The researchers used network analyses to identify enrichment of the Rho GTPase, extracellular matrix, focal adhesion and cytoskeleton pathways, suggesting these pathways may contribute to CP etiology.
"We found many genes that associated with CP and noticed they have much in common; instead of being random, they fall in pathways that we know are important for how the brain develops and makes connections," said Sara Lewis, a postdoctoral researcher in Kruer's laboratory and co-lead study author.
CP risk genes in enriched pathways were further shown to regulate neuromotor function in Drosophila reverse genetic screens conducted by Lewis.
The researchers estimate that 14% of CP cases could be attributed to an excess of damaging de novo or recessive variants, with these findings collectively providing evidence for genetically mediated dysregulation of early neuronal connectivity in CP.
In particular, the mechanistic insights derived from the identification of core pathways via such CP genomic studies may help guide therapeutic development in a field that has not seen a new treatment introduced for decades.
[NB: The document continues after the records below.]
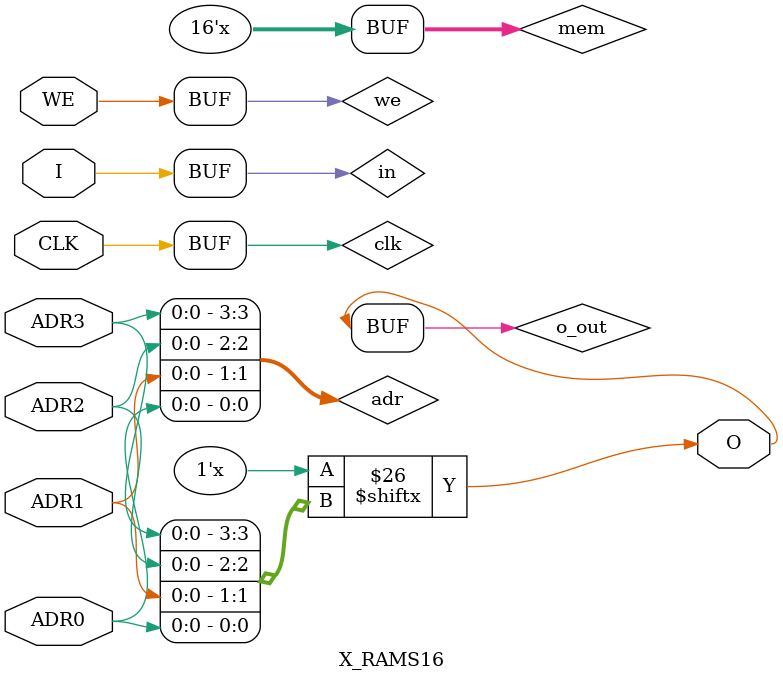
<source format=v>

`timescale 1 ps/1 ps

module X_RAMS16 (O, ADR0, ADR1, ADR2, ADR3, CLK, I, WE);

  parameter INIT = 16'h0000;

  output O;

  input ADR0, ADR1, ADR2, ADR3, CLK, I, WE;

  reg [15:0] mem;
  wire [3:0] adr;

  wire in, we, clk;
  reg o_out;
  reg notifier;

  buf b1 (in, I);
  buf b2 (clk, CLK);
  buf b3 (we ,WE);
  buf b4 (adr[3],ADR3);
  buf b5 (adr[2],ADR2);
  buf b6 (adr[1],ADR1);
  buf b7 (adr[0],ADR0);
  buf b8 (O, o_out);

  initial begin
    mem <= INIT;
  end

  always @(posedge clk) begin
    if (we == 1'b1)
      mem[adr] <= in;
  end

  always @(mem or adr) begin
    o_out <= mem[adr];
  end

  always @(notifier) begin
    mem[adr] <= 1'bx;
  end

  specify

	(CLK => O) = (0:0:0, 0:0:0);
	(ADR0 => O) = (0:0:0, 0:0:0);
	(ADR1 => O) = (0:0:0, 0:0:0);
	(ADR2 => O) = (0:0:0, 0:0:0);
	(ADR3 => O) = (0:0:0, 0:0:0);

	$setuphold (posedge CLK, posedge I &&& WE, 0:0:0, 0:0:0, notifier);
	$setuphold (posedge CLK, negedge I &&& WE, 0:0:0, 0:0:0, notifier);
	$setuphold (posedge CLK, posedge ADR0 &&& WE, 0:0:0, 0:0:0, notifier);
	$setuphold (posedge CLK, negedge ADR0 &&& WE, 0:0:0, 0:0:0, notifier);
	$setuphold (posedge CLK, posedge ADR1 &&& WE, 0:0:0, 0:0:0, notifier);
	$setuphold (posedge CLK, negedge ADR1 &&& WE, 0:0:0, 0:0:0, notifier);
	$setuphold (posedge CLK, posedge ADR2 &&& WE, 0:0:0, 0:0:0, notifier);
	$setuphold (posedge CLK, negedge ADR2 &&& WE, 0:0:0, 0:0:0, notifier);
	$setuphold (posedge CLK, posedge ADR3 &&& WE, 0:0:0, 0:0:0, notifier);
	$setuphold (posedge CLK, negedge ADR3 &&& WE, 0:0:0, 0:0:0, notifier);
	$setuphold (posedge CLK, posedge WE, 0:0:0, 0:0:0, notifier);
	$setuphold (posedge CLK, negedge WE, 0:0:0, 0:0:0, notifier);

	$width (posedge CLK &&& WE, 0:0:0, 0, notifier);
	$width (negedge CLK &&& WE, 0:0:0, 0, notifier);

	specparam PATHPULSE$ = 0;

  endspecify

endmodule

</source>
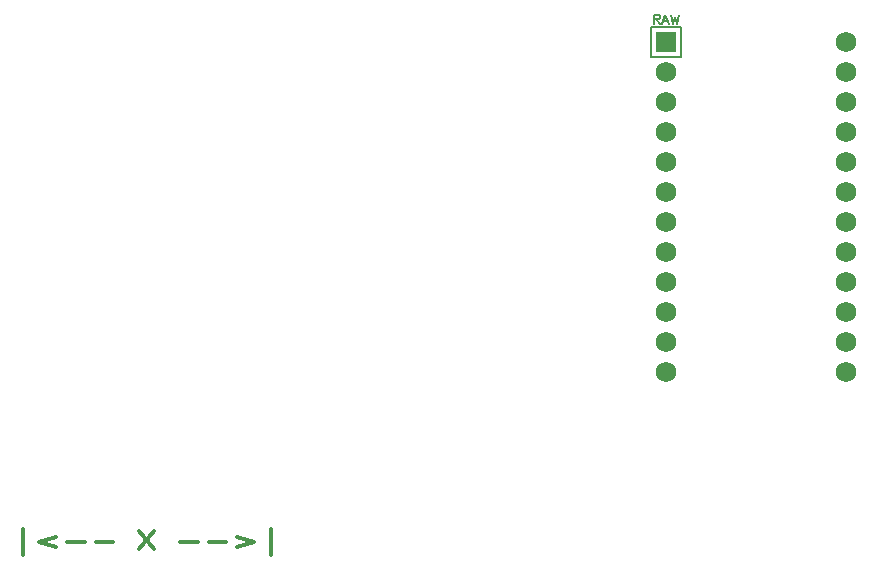
<source format=gbr>
%TF.GenerationSoftware,KiCad,Pcbnew,6.99.0*%
%TF.CreationDate,2021-12-29T22:27:03+01:00*%
%TF.ProjectId,shoggotwide,73686f67-676f-4747-9769-64652e6b6963,v1.0.0*%
%TF.SameCoordinates,Original*%
%TF.FileFunction,Legend,Top*%
%TF.FilePolarity,Positive*%
%FSLAX46Y46*%
G04 Gerber Fmt 4.6, Leading zero omitted, Abs format (unit mm)*
G04 Created by KiCad (PCBNEW 6.99.0) date 2021-12-29 22:27:03*
%MOMM*%
%LPD*%
G01*
G04 APERTURE LIST*
%ADD10C,0.300000*%
%ADD11C,0.150000*%
%ADD12R,1.752600X1.752600*%
%ADD13C,1.752600*%
G04 APERTURE END LIST*
D10*
X201001142Y-149098571D02*
X201001142Y-146955714D01*
X203856095Y-147598571D02*
X202382571Y-148027142D01*
X203856095Y-148455714D01*
X204777047Y-148027142D02*
X206250571Y-148027142D01*
X207171523Y-148027142D02*
X208645047Y-148027142D01*
X210855333Y-147098571D02*
X212144666Y-148598571D01*
X212144666Y-147098571D02*
X210855333Y-148598571D01*
X214354952Y-148027142D02*
X215828476Y-148027142D01*
X216749428Y-148027142D02*
X218222952Y-148027142D01*
X219143904Y-147598571D02*
X220617428Y-148027142D01*
X219143904Y-148455714D01*
X221998857Y-149098571D02*
X221998857Y-146955714D01*
D11*
%TO.C,MCU1*%
X254923019Y-104167704D02*
X254656352Y-103786752D01*
X254465876Y-104167704D02*
X254465876Y-103367704D01*
X254770638Y-103367704D01*
X254846828Y-103405800D01*
X254884923Y-103443895D01*
X254923019Y-103520085D01*
X254923019Y-103634371D01*
X254884923Y-103710561D01*
X254846828Y-103748657D01*
X254770638Y-103786752D01*
X254465876Y-103786752D01*
X255227780Y-103939133D02*
X255608733Y-103939133D01*
X255151590Y-104167704D02*
X255418257Y-103367704D01*
X255684923Y-104167704D01*
X255875400Y-103367704D02*
X256065876Y-104167704D01*
X256218257Y-103596276D01*
X256370638Y-104167704D01*
X256561114Y-103367704D01*
X256720000Y-104390000D02*
X254180000Y-104390000D01*
X256720000Y-104390000D02*
X256720000Y-106930000D01*
X254180000Y-104390000D02*
X254180000Y-106930000D01*
X256720000Y-106930000D02*
X254180000Y-106930000D01*
%TD*%
D12*
%TO.C,MCU1*%
X255450000Y-105660000D03*
D13*
X255450000Y-108200000D03*
X255450000Y-110740000D03*
X255450000Y-113280000D03*
X255450000Y-115820000D03*
X255450000Y-118360000D03*
X255450000Y-120900000D03*
X255450000Y-123440000D03*
X255450000Y-125980000D03*
X255450000Y-128520000D03*
X255450000Y-131060000D03*
X255450000Y-133600000D03*
X270690000Y-105660000D03*
X270690000Y-108200000D03*
X270690000Y-110740000D03*
X270690000Y-113280000D03*
X270690000Y-115820000D03*
X270690000Y-118360000D03*
X270690000Y-120900000D03*
X270690000Y-123440000D03*
X270690000Y-125980000D03*
X270690000Y-128520000D03*
X270690000Y-131060000D03*
X270690000Y-133600000D03*
%TD*%
M02*

</source>
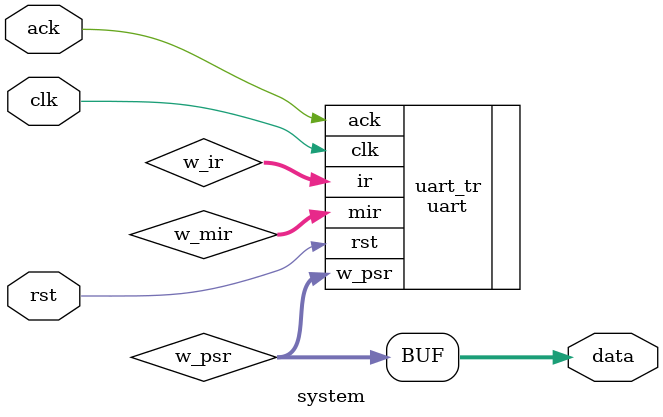
<source format=v>


/*#
# SharkBoad
# Copyright (C) 2012 Bogotá, Colombia
#
# This program is free software: you can redistribute it and/or modify
# it under the terms of the GNU General Public License as published by
# the Free Software Foundation, version 3 of the License.
#
# This program is distributed in the hope that it will be useful,
# but WITHOUT ANY WARRANTY; without even the implied warranty of
# MERCHANTABILITY or FITNESS FOR A PARTICULAR PURPOSE.  See the
# GNU General Public License for more details.
#
# You should have received a copy of the GNU General Public License
# along with this program.  If not, see <http://www.gnu.org/licenses/>.
#*/

module system
#(parameter	clk_freq	= 50000000) 
(
	input		clk, rst,ack,
	output	[3:0]	data

);
/*Declaración de cables*/
wire [31:0] w_ir;// Instructión register
wire [40:0] w_mir;// Vicrocode instruction register
wire [3:0]  w_psr;// Vector que contiene los Condition Codes (flags)
wire [31:0] w_data_mm,// bus que lleva datos de la Main memory al datpath
	    w_bus_a,//Bus A del datapath que sirve como address de la MM
	    w_bus_b;//Bus B del datapath en el que se envian datos a la MM


/*Decaración demódulos*/

	//Control section: Esté módulo cnntrola la operación del datapath. Contiene toda la lógica que permite decidir 		los pasos a seguir para llevar a cabo la intrucciónes de la Main Memory. 
	uart uart_tr(
	.rst(rst),
	.clk(clk),
	.ack(ack),
	.ir(w_ir),
	.w_psr(w_psr),
	.mir(w_mir)
	);




assign data=w_psr;
endmodule

</source>
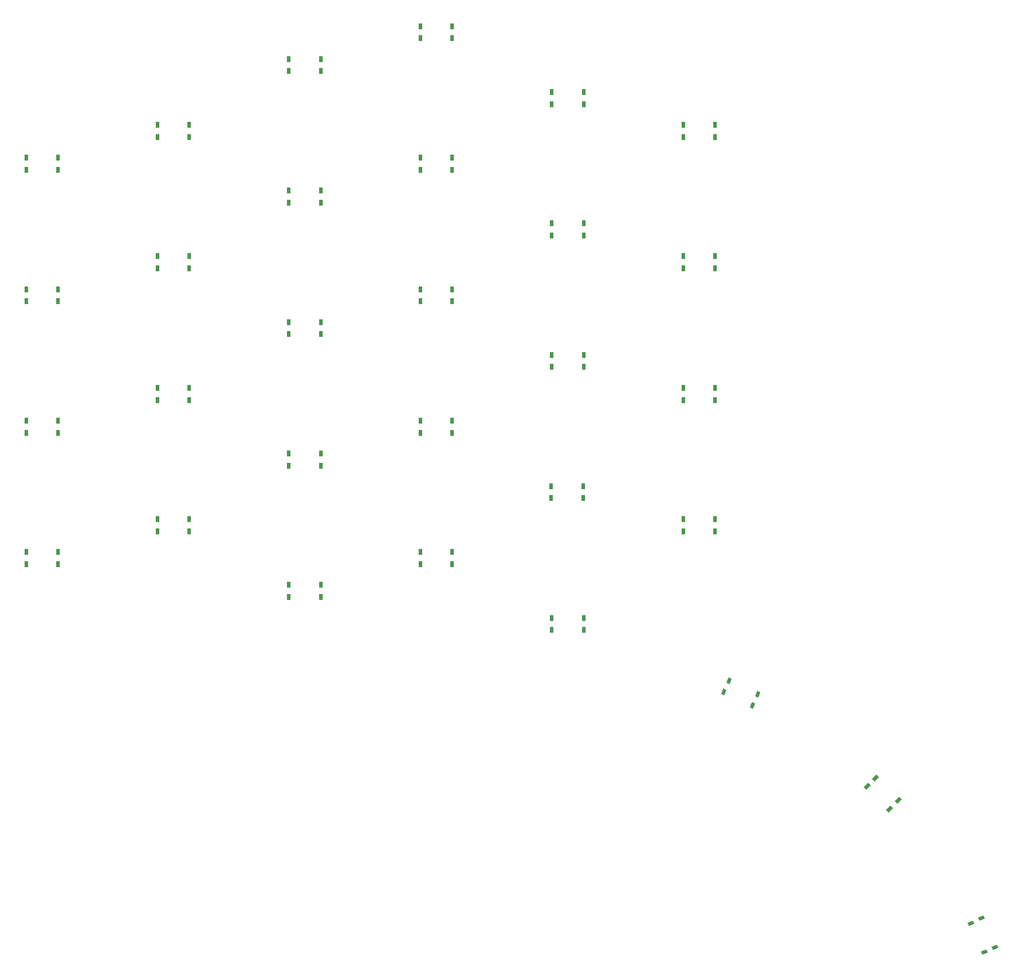
<source format=gbr>
%TF.GenerationSoftware,KiCad,Pcbnew,6.0.5*%
%TF.CreationDate,2022-07-07T20:43:32-05:00*%
%TF.ProjectId,ElevenFingers,456c6576-656e-4466-996e-676572732e6b,rev?*%
%TF.SameCoordinates,Original*%
%TF.FileFunction,Paste,Bot*%
%TF.FilePolarity,Positive*%
%FSLAX46Y46*%
G04 Gerber Fmt 4.6, Leading zero omitted, Abs format (unit mm)*
G04 Created by KiCad (PCBNEW 6.0.5) date 2022-07-07 20:43:32*
%MOMM*%
%LPD*%
G01*
G04 APERTURE LIST*
G04 Aperture macros list*
%AMRotRect*
0 Rectangle, with rotation*
0 The origin of the aperture is its center*
0 $1 length*
0 $2 width*
0 $3 Rotation angle, in degrees counterclockwise*
0 Add horizontal line*
21,1,$1,$2,0,0,$3*%
G04 Aperture macros list end*
%ADD10R,0.500000X0.850000*%
%ADD11RotRect,0.500000X0.850000X295.000000*%
%ADD12RotRect,0.500000X0.850000X315.000000*%
%ADD13RotRect,0.500000X0.850000X335.000000*%
G04 APERTURE END LIST*
D10*
%TO.C,L20*%
X59361846Y-126921051D03*
X59361846Y-125171051D03*
X54761846Y-125171051D03*
X54761846Y-126921051D03*
%TD*%
%TO.C,L2*%
X54761846Y-68171051D03*
X54761846Y-69921051D03*
X59361846Y-69921051D03*
X59361846Y-68171051D03*
%TD*%
%TO.C,L19*%
X40361846Y-131671051D03*
X40361846Y-129921051D03*
X35761846Y-129921051D03*
X35761846Y-131671051D03*
%TD*%
%TO.C,L10*%
X97361846Y-74671051D03*
X97361846Y-72921051D03*
X92761846Y-72921051D03*
X92761846Y-74671051D03*
%TD*%
%TO.C,L27*%
X111761846Y-139421051D03*
X111761846Y-141171051D03*
X116361846Y-141171051D03*
X116361846Y-139421051D03*
%TD*%
%TO.C,L5*%
X111761846Y-63421051D03*
X111761846Y-65171051D03*
X116361846Y-65171051D03*
X116361846Y-63421051D03*
%TD*%
%TO.C,L16*%
X92761846Y-91921051D03*
X92761846Y-93671051D03*
X97361846Y-93671051D03*
X97361846Y-91921051D03*
%TD*%
D11*
%TO.C,L30*%
X173932843Y-182841752D03*
X172346805Y-183581334D03*
X174290849Y-187750350D03*
X175876887Y-187010768D03*
%TD*%
D10*
%TO.C,L12*%
X135361846Y-88921051D03*
X135361846Y-87171051D03*
X130761846Y-87171051D03*
X130761846Y-88921051D03*
%TD*%
%TO.C,L15*%
X73761846Y-96671051D03*
X73761846Y-98421051D03*
X78361846Y-98421051D03*
X78361846Y-96671051D03*
%TD*%
%TO.C,L13*%
X35761846Y-110921051D03*
X35761846Y-112671051D03*
X40361846Y-112671051D03*
X40361846Y-110921051D03*
%TD*%
%TO.C,L18*%
X130761846Y-106171051D03*
X130761846Y-107921051D03*
X135361846Y-107921051D03*
X135361846Y-106171051D03*
%TD*%
%TO.C,L21*%
X78361846Y-117421051D03*
X78361846Y-115671051D03*
X73761846Y-115671051D03*
X73761846Y-117421051D03*
%TD*%
%TO.C,L26*%
X92761846Y-129921051D03*
X92761846Y-131671051D03*
X97361846Y-131671051D03*
X97361846Y-129921051D03*
%TD*%
%TO.C,L24*%
X135361846Y-126921051D03*
X135361846Y-125171051D03*
X130761846Y-125171051D03*
X130761846Y-126921051D03*
%TD*%
%TO.C,L14*%
X54761846Y-106171051D03*
X54761846Y-107921051D03*
X59361846Y-107921051D03*
X59361846Y-106171051D03*
%TD*%
%TO.C,L23*%
X116300000Y-122125000D03*
X116300000Y-120375000D03*
X111700000Y-120375000D03*
X111700000Y-122125000D03*
%TD*%
D12*
%TO.C,L29*%
X158604219Y-162550987D03*
X157366782Y-163788424D03*
X160619473Y-167041115D03*
X161856910Y-165803678D03*
%TD*%
D10*
%TO.C,L6*%
X130761846Y-68171051D03*
X130761846Y-69921051D03*
X135361846Y-69921051D03*
X135361846Y-68171051D03*
%TD*%
%TO.C,L7*%
X40361846Y-93671051D03*
X40361846Y-91921051D03*
X35761846Y-91921051D03*
X35761846Y-93671051D03*
%TD*%
%TO.C,L9*%
X78361846Y-79421051D03*
X78361846Y-77671051D03*
X73761846Y-77671051D03*
X73761846Y-79421051D03*
%TD*%
%TO.C,L17*%
X111761846Y-101421051D03*
X111761846Y-103171051D03*
X116361846Y-103171051D03*
X116361846Y-101421051D03*
%TD*%
%TO.C,L25*%
X73761846Y-134671051D03*
X73761846Y-136421051D03*
X78361846Y-136421051D03*
X78361846Y-134671051D03*
%TD*%
%TO.C,L8*%
X59361846Y-88921051D03*
X59361846Y-87171051D03*
X54761846Y-87171051D03*
X54761846Y-88921051D03*
%TD*%
%TO.C,L22*%
X97361846Y-112671051D03*
X97361846Y-110921051D03*
X92761846Y-110921051D03*
X92761846Y-112671051D03*
%TD*%
%TO.C,L1*%
X35761846Y-72921051D03*
X35761846Y-74671051D03*
X40361846Y-74671051D03*
X40361846Y-72921051D03*
%TD*%
D13*
%TO.C,L28*%
X137397129Y-148531010D03*
X136657547Y-150117048D03*
X140826563Y-152061092D03*
X141566145Y-150475054D03*
%TD*%
D10*
%TO.C,L11*%
X116361846Y-84171051D03*
X116361846Y-82421051D03*
X111761846Y-82421051D03*
X111761846Y-84171051D03*
%TD*%
%TO.C,L3*%
X73761846Y-58671051D03*
X73761846Y-60421051D03*
X78361846Y-60421051D03*
X78361846Y-58671051D03*
%TD*%
%TO.C,L4*%
X92761846Y-53921051D03*
X92761846Y-55671051D03*
X97361846Y-55671051D03*
X97361846Y-53921051D03*
%TD*%
M02*

</source>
"Understanding when, where and how brain development takes a wrong turn in CP should allow us to refocus therapeutic efforts in order to target important etiological mechanisms," Kruer said.
Looking ahead, he said, "we will expand our discovery-based sequencing efforts and collaborate with other groups to enhance statistical power and discover additional genes and pathways.
Meanwhile, "we are assessing the clinical implications of how CP is diagnosed in the context of new genetic information and how knowledge of genetic causes may change the care of CP patients.
"We are also using patient-derived induced pluripotent stem cell-based neurons and Drosophila models to understand crucial mechanisms and how genetic changes alter developmental processes in order to develop targeted treatments." (Jin, S.C. et al. Nat Genet 2020, Advanced publication).